The framework compares `last_heartbeat_time` against the current time and the configured `heartbeat_interval`. If a worker’s latest heartbeat exceeds `heartbeat_interval + jitter + 1` second, the store considers it stale. Status queries return `"unknown"` or filtered results for dead workers, allowing the scheduler to reschedule rollouts to healthy nodes.

### What is the difference between add_resources and update_resources?

**`add_resources`** creates a brand-new `ResourcesUpdate` record with a fresh ID and version 1, marking it as the latest default for new rollouts. **`update_resources`** increments the version number on an existing resources ID while preserving the history, enabling rollback to previous configurations by referencing older resource IDs.

### Can workers use custom identifiers instead of UUIDs?

Yes. The `AgentRunner` accepts an optional `worker_id` parameter that supports any string identifier. If omitted, the framework generates a UUID automatically. Custom IDs must remain unique across the store—attempting to create duplicate worker IDs results in upsert operations that update the existing record rather than creating collisions.

### How does the threading façade maintain consistency across different store backends?

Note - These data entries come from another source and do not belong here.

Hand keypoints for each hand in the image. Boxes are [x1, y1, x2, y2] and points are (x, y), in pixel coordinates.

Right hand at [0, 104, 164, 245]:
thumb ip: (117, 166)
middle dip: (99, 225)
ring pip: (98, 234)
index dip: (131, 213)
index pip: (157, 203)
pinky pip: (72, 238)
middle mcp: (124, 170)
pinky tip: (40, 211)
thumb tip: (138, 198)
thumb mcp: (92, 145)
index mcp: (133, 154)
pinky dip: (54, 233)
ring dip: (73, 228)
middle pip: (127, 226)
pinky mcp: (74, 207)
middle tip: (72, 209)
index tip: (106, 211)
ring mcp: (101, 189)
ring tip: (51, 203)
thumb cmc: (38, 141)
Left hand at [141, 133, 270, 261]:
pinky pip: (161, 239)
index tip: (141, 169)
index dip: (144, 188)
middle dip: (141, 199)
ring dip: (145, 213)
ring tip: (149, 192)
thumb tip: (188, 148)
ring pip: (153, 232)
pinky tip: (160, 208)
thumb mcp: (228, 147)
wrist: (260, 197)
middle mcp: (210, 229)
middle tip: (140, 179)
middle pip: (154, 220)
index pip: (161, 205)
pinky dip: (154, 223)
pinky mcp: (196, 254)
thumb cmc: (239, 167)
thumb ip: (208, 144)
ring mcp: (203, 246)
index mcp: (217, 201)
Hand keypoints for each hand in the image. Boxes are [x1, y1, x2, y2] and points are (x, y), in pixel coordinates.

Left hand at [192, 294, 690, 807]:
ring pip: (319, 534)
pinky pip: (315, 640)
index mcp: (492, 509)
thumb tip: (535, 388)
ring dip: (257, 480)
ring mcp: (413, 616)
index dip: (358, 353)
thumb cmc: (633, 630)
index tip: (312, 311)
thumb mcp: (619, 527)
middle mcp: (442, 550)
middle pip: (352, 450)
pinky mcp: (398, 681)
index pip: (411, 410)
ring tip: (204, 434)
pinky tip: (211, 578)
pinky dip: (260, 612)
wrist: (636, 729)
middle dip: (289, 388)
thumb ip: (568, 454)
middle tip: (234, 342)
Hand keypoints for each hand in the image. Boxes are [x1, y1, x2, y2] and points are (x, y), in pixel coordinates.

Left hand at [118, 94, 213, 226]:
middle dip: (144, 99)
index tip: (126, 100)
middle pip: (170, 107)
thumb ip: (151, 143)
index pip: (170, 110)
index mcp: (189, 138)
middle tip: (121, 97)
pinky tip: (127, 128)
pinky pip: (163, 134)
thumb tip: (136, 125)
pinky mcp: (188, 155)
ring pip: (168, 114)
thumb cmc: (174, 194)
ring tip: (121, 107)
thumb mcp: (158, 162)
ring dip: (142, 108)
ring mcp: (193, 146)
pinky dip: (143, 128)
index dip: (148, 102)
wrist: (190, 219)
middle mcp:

[`agentlightning/store/threading.py`](https://github.com/microsoft/agent-lightning/blob/main/agentlightning/store/threading.py) provides a thin asynchronous wrapper that delegates to the underlying store implementation (such as `CollectionBasedLightningStore` or MongoDB variants). All high-level APIs inherit from `LightningStore`, ensuring that method signatures and semantics remain identical whether using in-memory collections for testing or distributed databases for production.